▶ Document excerpt:

The United States remains under threat of more devastating terrorist attacks which could target its capital or other major cities, two lawmakers familiar with national security matters warned.
"I am relatively confident that it is accurate to say that the real estate between the United States Capitol and the Pentagon is still a target area," said Congressman Porter Goss, chairman of the House Intelligence Committee said late Saturday.
He said Tuesday's attacks on the World Trade Center in New York and the Pentagon building outside Washington could be followed by other strikes.
There are "other easy targets, vulnerable targets ... filled with innocent people," Goss, who receives regular intelligence briefings, told CNN television.
The warning came as the US military remained on heightened alert in the wake of the attacks, in which terrorists slammed three hijacked passenger planes into the buildings.
A fourth hijacked plane crashed in southwest Pennsylvania.
John McCain, a member of the Senate Armed Services Committee, also warned that the country still faced "a variety of threats ... including missiles and nuclear weapons and biological and chemical warfare."
US fighter jets continued to patrol Saturday a vast air corridor along major East Coast cities, a defense official said.
US President George W. Bush has named Osama bin Laden, a Saudi-born exile operating out of Afghanistan, "a prime suspect" in the terrorist attacks, and McCain confirmed late Saturday that a US anti-terrorist strike inside Afghan territory was under consideration.

▶ Information given:

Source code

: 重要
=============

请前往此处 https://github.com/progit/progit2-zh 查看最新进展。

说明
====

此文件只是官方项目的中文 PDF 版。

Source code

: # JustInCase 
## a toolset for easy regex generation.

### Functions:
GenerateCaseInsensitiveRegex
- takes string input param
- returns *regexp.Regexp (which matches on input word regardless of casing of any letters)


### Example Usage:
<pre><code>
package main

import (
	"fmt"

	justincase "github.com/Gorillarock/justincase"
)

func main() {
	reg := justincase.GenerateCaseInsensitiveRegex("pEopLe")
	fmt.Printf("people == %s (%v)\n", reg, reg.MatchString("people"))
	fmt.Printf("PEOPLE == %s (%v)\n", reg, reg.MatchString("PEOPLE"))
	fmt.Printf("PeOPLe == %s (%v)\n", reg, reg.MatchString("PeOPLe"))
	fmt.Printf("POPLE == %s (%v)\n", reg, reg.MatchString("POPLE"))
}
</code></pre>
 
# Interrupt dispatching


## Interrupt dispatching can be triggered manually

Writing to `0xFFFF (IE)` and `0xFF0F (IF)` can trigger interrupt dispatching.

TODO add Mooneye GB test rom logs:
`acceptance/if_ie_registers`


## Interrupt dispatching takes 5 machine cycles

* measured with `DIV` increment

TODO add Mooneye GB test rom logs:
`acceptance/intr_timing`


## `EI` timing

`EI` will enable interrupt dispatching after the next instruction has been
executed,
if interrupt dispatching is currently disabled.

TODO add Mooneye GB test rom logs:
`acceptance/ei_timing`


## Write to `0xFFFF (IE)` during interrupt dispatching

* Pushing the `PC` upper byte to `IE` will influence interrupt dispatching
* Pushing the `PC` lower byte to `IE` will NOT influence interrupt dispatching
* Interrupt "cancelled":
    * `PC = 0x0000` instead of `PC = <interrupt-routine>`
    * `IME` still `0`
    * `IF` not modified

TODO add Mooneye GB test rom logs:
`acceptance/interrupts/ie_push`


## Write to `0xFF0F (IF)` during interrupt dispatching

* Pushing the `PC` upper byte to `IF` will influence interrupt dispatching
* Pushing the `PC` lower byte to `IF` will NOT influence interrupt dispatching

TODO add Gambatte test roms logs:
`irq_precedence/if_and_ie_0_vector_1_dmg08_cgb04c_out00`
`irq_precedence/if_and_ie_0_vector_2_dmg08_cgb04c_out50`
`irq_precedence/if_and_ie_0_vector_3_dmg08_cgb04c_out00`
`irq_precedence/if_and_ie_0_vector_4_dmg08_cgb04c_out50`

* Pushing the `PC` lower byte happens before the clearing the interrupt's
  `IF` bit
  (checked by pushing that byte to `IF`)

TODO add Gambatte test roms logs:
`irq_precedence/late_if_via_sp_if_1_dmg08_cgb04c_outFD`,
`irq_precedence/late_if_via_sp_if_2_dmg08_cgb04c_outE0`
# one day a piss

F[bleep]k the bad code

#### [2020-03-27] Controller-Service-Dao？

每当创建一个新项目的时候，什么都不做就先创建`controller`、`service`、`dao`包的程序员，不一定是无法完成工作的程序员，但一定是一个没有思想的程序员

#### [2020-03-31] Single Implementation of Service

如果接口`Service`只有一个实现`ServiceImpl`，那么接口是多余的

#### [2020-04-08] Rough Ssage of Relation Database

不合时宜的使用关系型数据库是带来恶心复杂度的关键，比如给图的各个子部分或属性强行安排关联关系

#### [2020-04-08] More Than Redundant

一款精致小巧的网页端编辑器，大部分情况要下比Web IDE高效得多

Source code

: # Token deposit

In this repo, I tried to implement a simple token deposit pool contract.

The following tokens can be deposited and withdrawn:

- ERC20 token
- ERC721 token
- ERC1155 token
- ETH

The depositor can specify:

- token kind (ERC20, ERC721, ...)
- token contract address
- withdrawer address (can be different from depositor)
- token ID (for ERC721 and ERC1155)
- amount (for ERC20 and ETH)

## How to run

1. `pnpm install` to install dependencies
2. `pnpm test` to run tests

▶ Exercises to complete:
• A. In the news report on further terrorist threats, why does Porter Goss say the attacks on the World Trade Center and the Pentagon could be followed by other strikes? Answer in one to three sentences.
• B. Pick up the news report on further terrorist threats after its final sentence and carry it forward.

▶ Answers below:
• A. Goss says other strikes could follow because there are still "other easy targets, vulnerable targets ... filled with innocent people." He also believes the area between the Capitol and the Pentagon is still a target.

• B.
"I think we may be in and out of that country. That's one of the military options," said the senator.
McCain said the United States would try to avoid getting bogged down in Afghanistan like the Soviet Union did in the 1980s.
As the United States made preparations for a anti-terrorist military strike, two naval battle groups led by the carriers George Washington and John F. Kennedy were deployed off the East Coast to provide quick air cover if needed.
Officials said the aircraft carrier John C. Stennis and accompanying ships were patrolling waters along the West Coast. The operation has been dubbed Noble Eagle.
Meanwhile, the Federal Bureau of Investigation (FBI) has launched a search for 100 people in connection with its terrorism probe, but denied that any of them has formally been declared a suspect at this time.
"We have forwarded to the airline industry a list of 100 names of people we would like to question," said an FBI official, who insisted on anonymity -- WASHINGTON (AFP)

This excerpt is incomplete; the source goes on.